Screenshot images of a post offering suspiciously cheap cigarette in an Auckland Facebook trading group

Screenshot images of a post offering suspiciously cheap cigarette in an Auckland Facebook trading group.

Source: 1 NEWS

"Any1 after some Ciggys? No times waters [sic] plz & prices are firm," the post read.

Interested buyers were invited to privately message the seller, who also commented that they had received so many queries "I just can't keep up".

"My inbox just went crazy, and my notifications blew up," the seller wrote when buyers complained about not receiving a response.

When questioned about the origin of the cigarettes, the seller said they had recently sold their dairy business and wanted to liquidate the stock.

Buyers didn't seem to care about where the cigarettes came from, with one commenting "cheap smokes I'm in".

The group and others like it appear to frequently be used to sell tobacco products at low prices.

Screenshot images of a post offering suspiciously cheap cigarette in an Auckland Facebook trading group

Screenshot images of a post offering suspiciously cheap cigarette in an Auckland Facebook trading group.

Source: 1 NEWS

On November 14, a member posted asking for "cheap smokes near manurewa please!" and was offered 50g pouches of Winfield Red for $50 each - well below the approximate retail of $73.50 from Countdown, or even the duty free price of $53.50 from Jr Duty Free.

'Subject of police interest'

Inspector Neil McCrae of the Police National Prevention Centre warned buyers that they can face legal action for buying these products.

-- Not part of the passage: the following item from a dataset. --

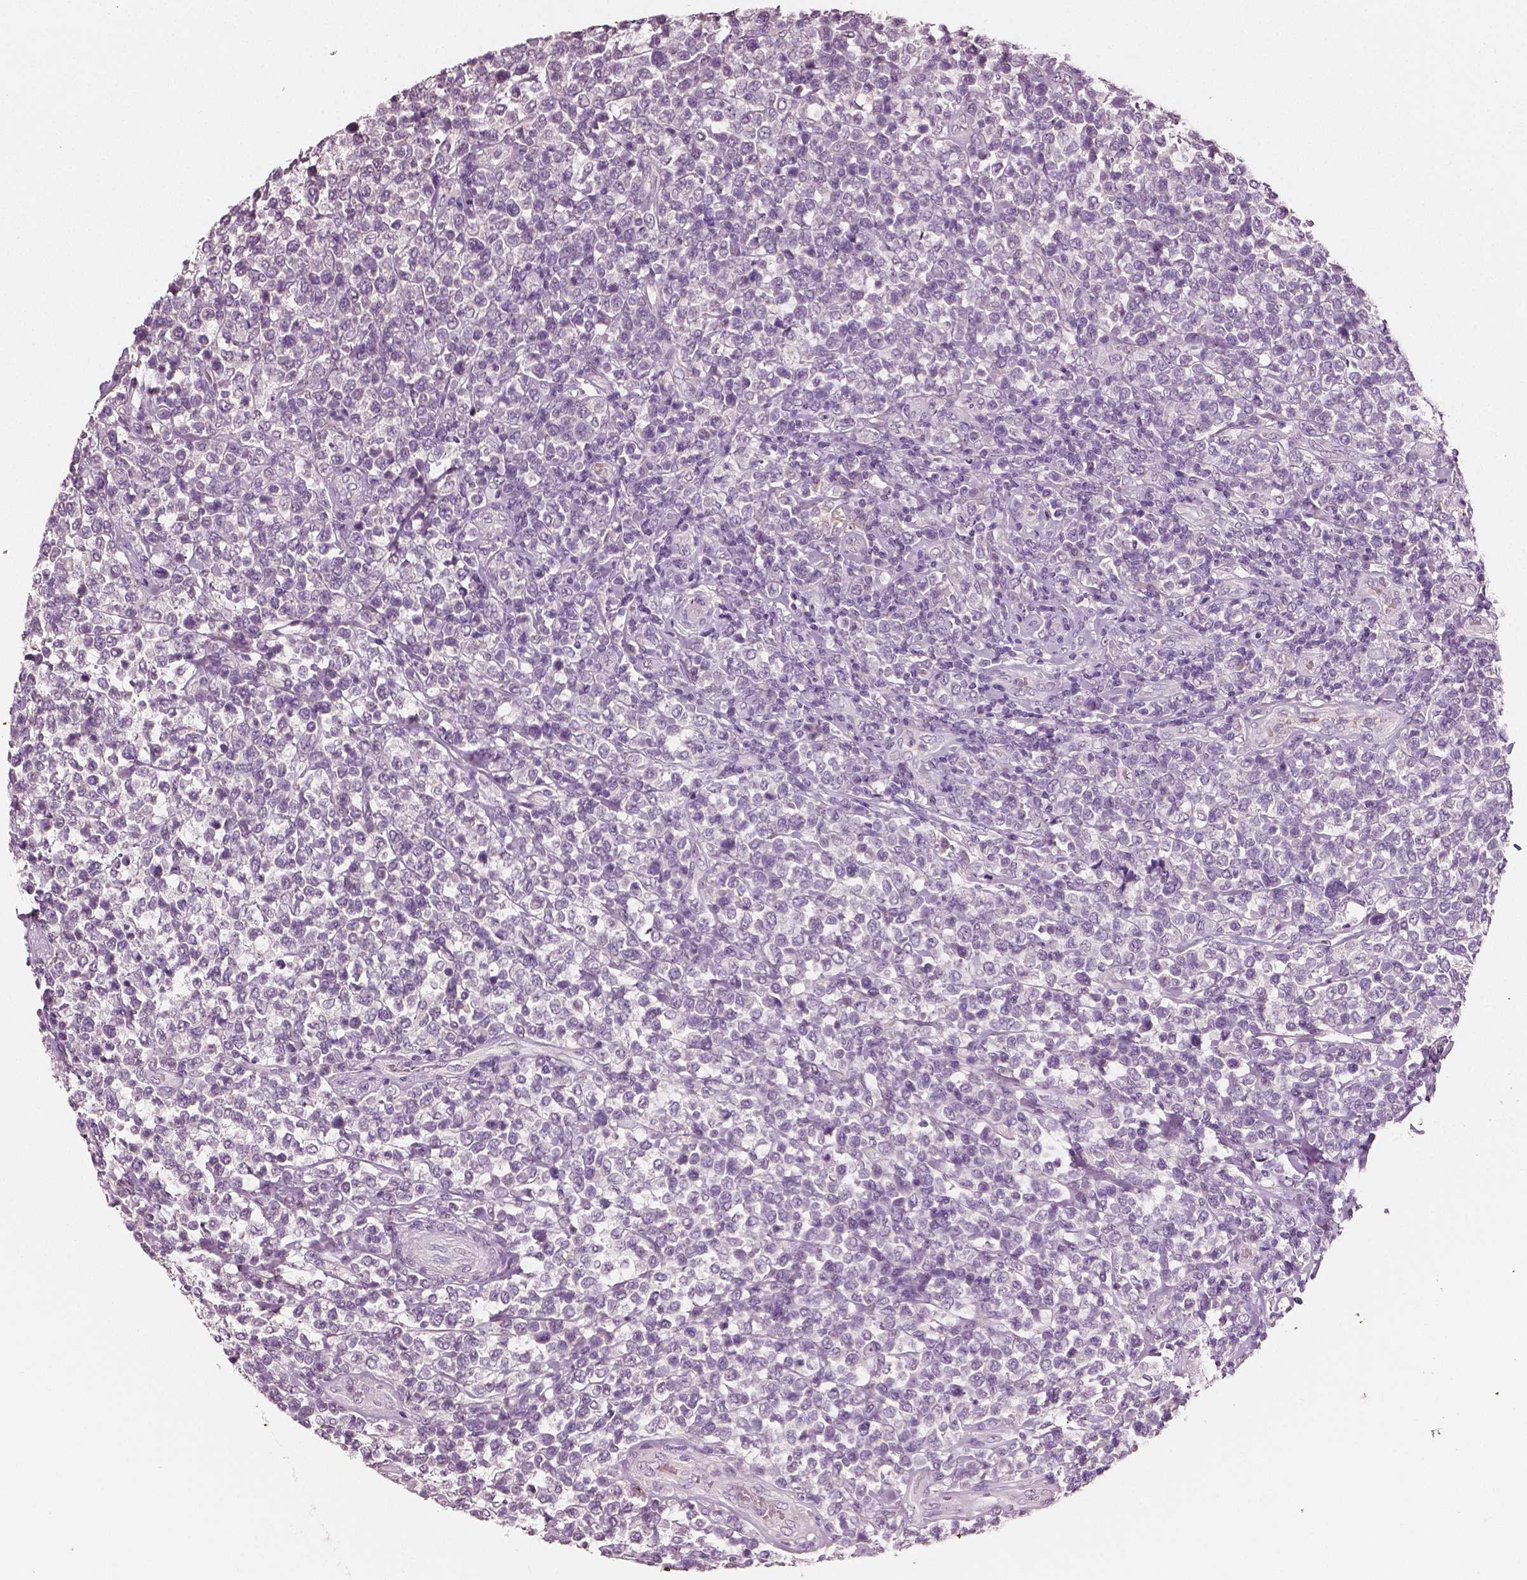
{"staining": {"intensity": "negative", "quantity": "none", "location": "none"}, "tissue": "lymphoma", "cell_type": "Tumor cells", "image_type": "cancer", "snomed": [{"axis": "morphology", "description": "Malignant lymphoma, non-Hodgkin's type, High grade"}, {"axis": "topography", "description": "Soft tissue"}], "caption": "The photomicrograph exhibits no staining of tumor cells in lymphoma.", "gene": "PLA2R1", "patient": {"sex": "female", "age": 56}}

"Anyone involved with the illegal selling or buying of tobacco or other products is likely to find themselves the subject of Police interest," he said.

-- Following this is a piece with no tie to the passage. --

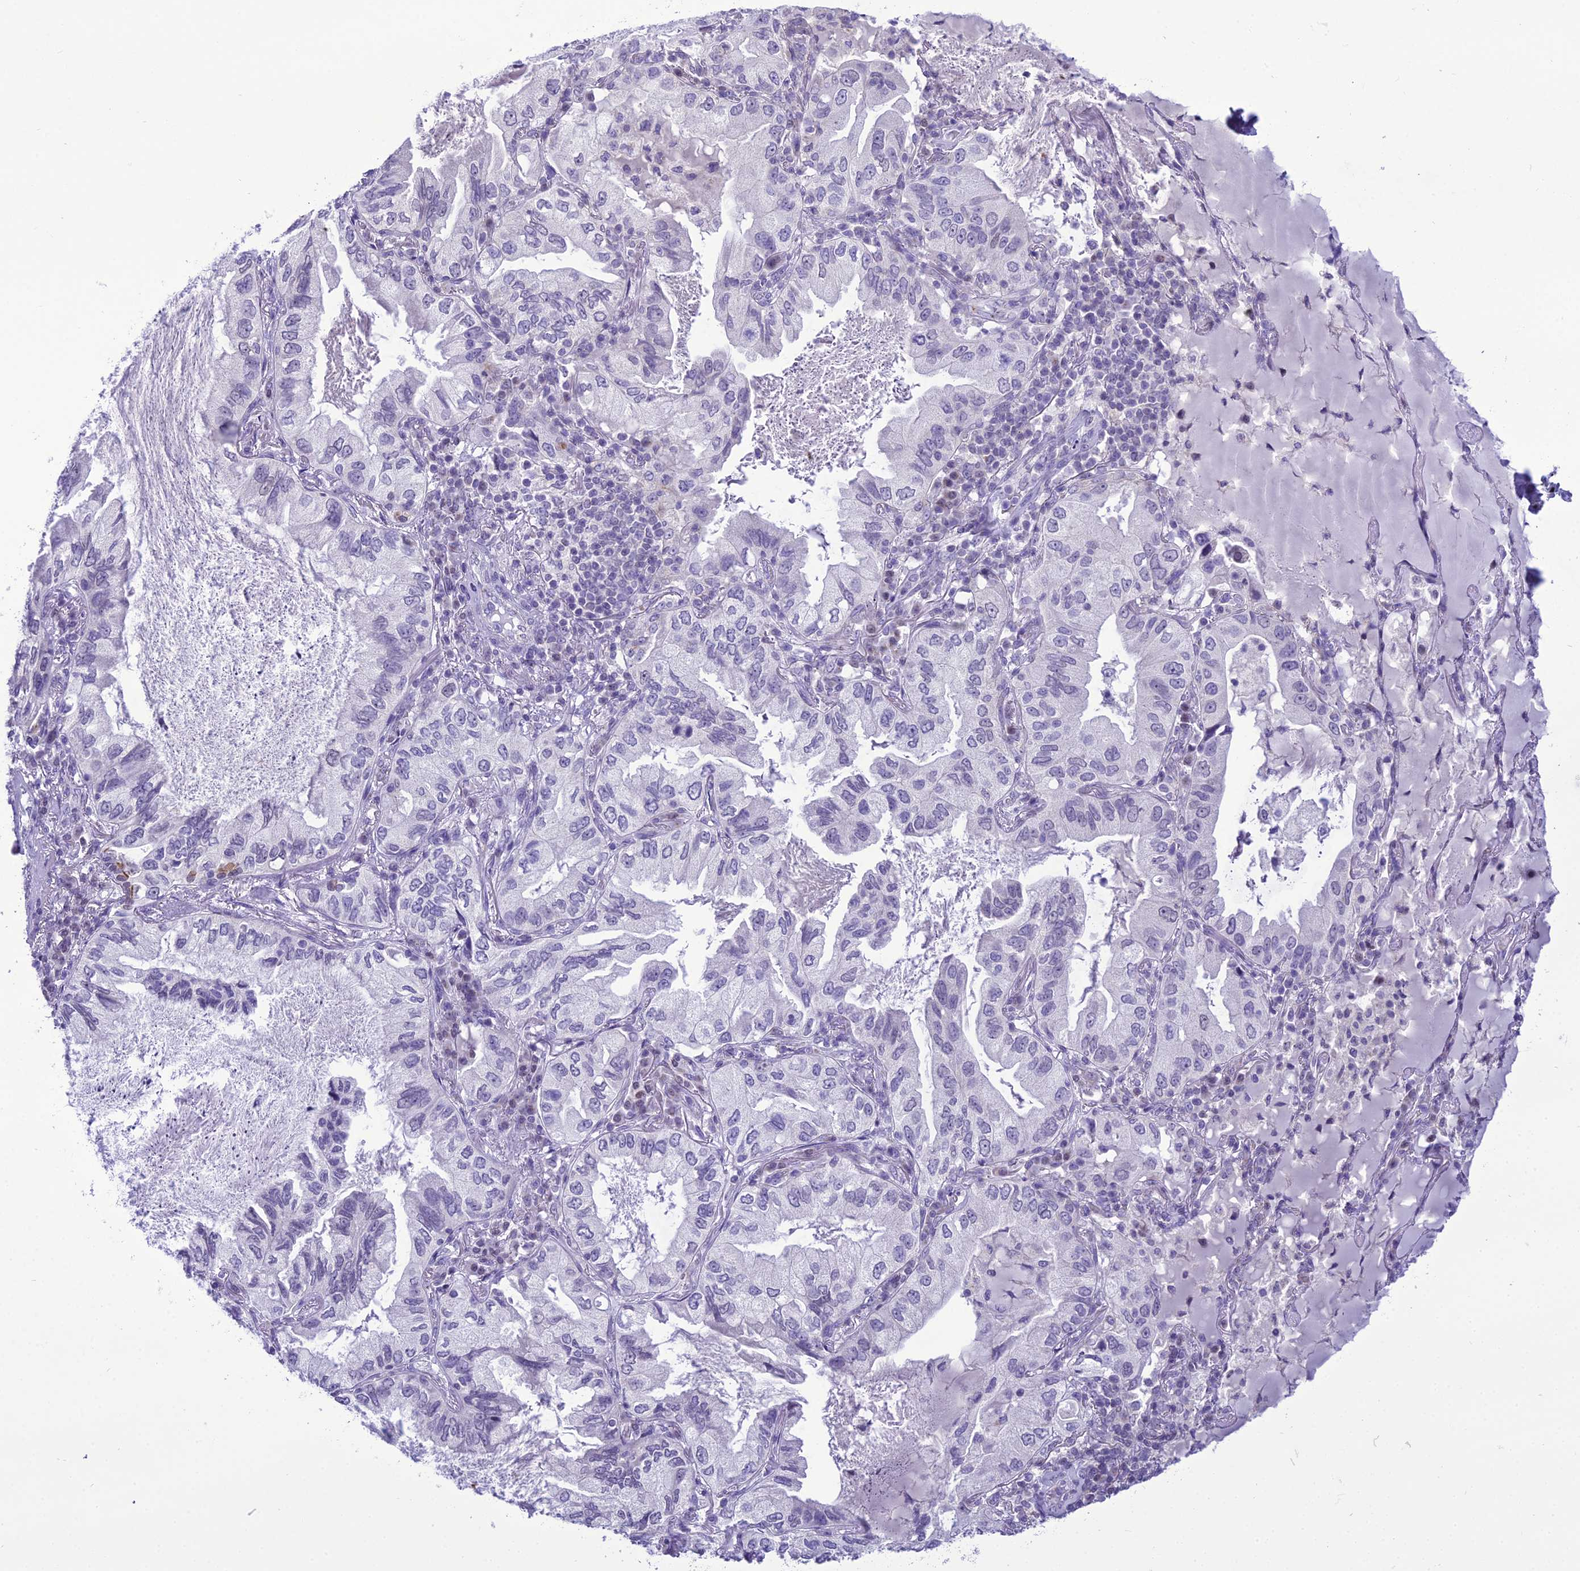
{"staining": {"intensity": "negative", "quantity": "none", "location": "none"}, "tissue": "lung cancer", "cell_type": "Tumor cells", "image_type": "cancer", "snomed": [{"axis": "morphology", "description": "Adenocarcinoma, NOS"}, {"axis": "topography", "description": "Lung"}], "caption": "Immunohistochemical staining of human lung cancer reveals no significant expression in tumor cells.", "gene": "B9D2", "patient": {"sex": "female", "age": 69}}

"Online sales and friends of offenders are among a number of avenues through which stolen cigarettes might be disposed of.

"Police would like to remind members of the public that purchasing cigarettes they know are stolen can result in prosecution."

Inspector McCrae said regular tobacco thefts and the subsequent onsale has now become "a real concern" for Police this year, and that police are actively working with retailers on ways to make their premises more secure against such robberies.

Gull will now be putting its cigarettes in a safe that only dispenses one packet at a time.
Source: 1 NEWS

In October, Gull became the first service station to install anti-theft cigarette dispenser technology due to the high number of robberies that were taking place targeting tobacco products.

TradeMe has banned the listing of tobacco on its site, as the advertisement and sale of such products contravenes the Smokefree Environments Act 1990.

The maximum penalty for knowingly receiving stolen goods under the value of $500 is 3 months in prison.